Nothing in the records may be left out or altered; reproduce them all exactly.

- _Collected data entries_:
>>>>

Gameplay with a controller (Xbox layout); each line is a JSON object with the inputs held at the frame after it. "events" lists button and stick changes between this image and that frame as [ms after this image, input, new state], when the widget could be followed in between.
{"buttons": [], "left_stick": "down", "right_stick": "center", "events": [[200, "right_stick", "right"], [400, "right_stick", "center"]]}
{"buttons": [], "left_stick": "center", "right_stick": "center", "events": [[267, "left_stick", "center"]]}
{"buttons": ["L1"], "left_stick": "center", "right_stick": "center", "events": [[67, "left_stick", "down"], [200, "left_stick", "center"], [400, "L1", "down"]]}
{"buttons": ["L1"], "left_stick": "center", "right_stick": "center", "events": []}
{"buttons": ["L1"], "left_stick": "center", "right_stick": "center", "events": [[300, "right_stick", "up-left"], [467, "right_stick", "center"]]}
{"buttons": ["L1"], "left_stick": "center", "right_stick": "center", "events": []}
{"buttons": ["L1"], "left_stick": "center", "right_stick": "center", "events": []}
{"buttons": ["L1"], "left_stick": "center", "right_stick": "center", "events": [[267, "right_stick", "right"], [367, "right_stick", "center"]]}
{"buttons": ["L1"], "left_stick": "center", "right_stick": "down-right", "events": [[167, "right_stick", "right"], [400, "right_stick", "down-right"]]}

<<<<

- _ANSWER FOR THIS EXERCISE_:
Gameplay with a controller (Xbox layout); each line is a JSON object with the inputs held at the frame after it. "events" lists button and stick changes between this image and that frame as [ms after this image, input, new state], when the widget could be followed in between.
{"buttons": [], "left_stick": "down", "right_stick": "center", "events": [[200, "right_stick", "right"], [400, "right_stick", "center"]]}
{"buttons": [], "left_stick": "center", "right_stick": "center", "events": [[267, "left_stick", "center"]]}
{"buttons": ["L1"], "left_stick": "center", "right_stick": "center", "events": [[67, "left_stick", "down"], [200, "left_stick", "center"], [400, "L1", "down"]]}
{"buttons": ["L1"], "left_stick": "center", "right_stick": "center", "events": []}
{"buttons": ["L1"], "left_stick": "center", "right_stick": "center", "events": [[300, "right_stick", "up-left"], [467, "right_stick", "center"]]}
{"buttons": ["L1"], "left_stick": "center", "right_stick": "center", "events": []}
{"buttons": ["L1"], "left_stick": "center", "right_stick": "center", "events": []}
{"buttons": ["L1"], "left_stick": "center", "right_stick": "center", "events": [[267, "right_stick", "right"], [367, "right_stick", "center"]]}
{"buttons": ["L1"], "left_stick": "center", "right_stick": "down-right", "events": [[167, "right_stick", "right"], [400, "right_stick", "down-right"]]}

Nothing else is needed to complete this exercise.